How simple ideas lead to scientific discoveries

TED
I know of no other single online source that offers more educational videos of superior quality than does TED, a nonprofit devoted to Ideas Worth Spreading. It started out (in 1984) as a conference bringing together people from three worlds: Technology, Entertainment, Design. Since then its scope has become ever broader. Along with two annual conferences — the TED Conference in Long Beach and Palm Springs each spring, and the TEDGlobal conference in Edinburgh UK each summer — TED includes the award-winning TED Talks video site, the Open Translation Project and TED Conversations, the inspiring TED Fellows and TEDx programs, and the annual TED Prize.

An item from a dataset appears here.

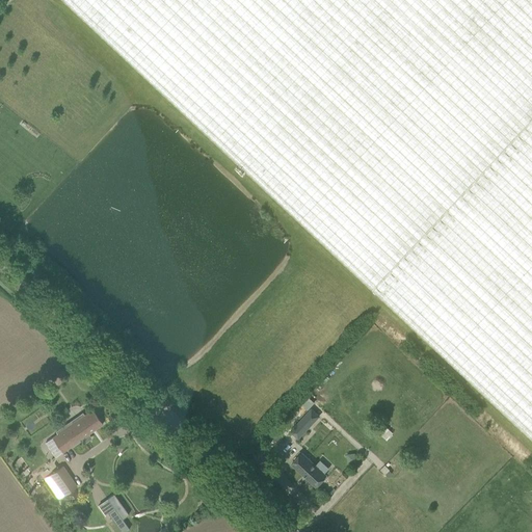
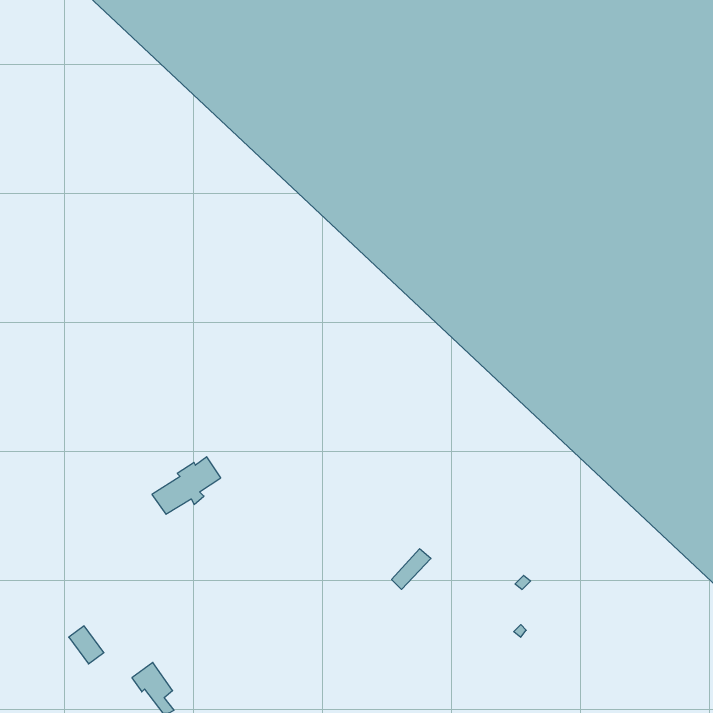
building: [55,405,106,448] -> [152,457,221,514]
building: [295,450,329,483] -> none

To learn more about TED, please click here.

How about a sample?

During one of TED’s most popular programs, Adam Savage walks through two spectacular examples of profound scientific discoveries that came from simple, creative methods anyone could have followed — Eratosthenes’ calculation of the Earth’s circumference around 200 BC and Hippolyte Fizeau’s measurement of the speed of light in 1849. Find more TED-Ed videos on our new YouTube channel by clicking here.

The host of MythBusters on the Discovery Channel, he is a longtime special-effects artist and a minor obsessive. As his official MythBusters bio puts it, “Adam Savage has spent his life gathering skills that allow him to take what’s in his brain and make it real.” He worked as a special-effects artist, fabricator, modelmaker and general dreamer-upper for a decade and a half, working on films such as Galaxy Quest and the Matrix sequels, as well as Episodes I and II of the Star Wars series.

In 2002, he and his fellow movie-industry veteran Jamie Hyneman became the hosts of MythBusters, a Discovery Channel show that puts urban myths and rules of thumb to test in visceral, often hilarious ways. Behind the sheer awesomeness of their rocket cars and flaming projectiles, the MythBusters are a force for science education.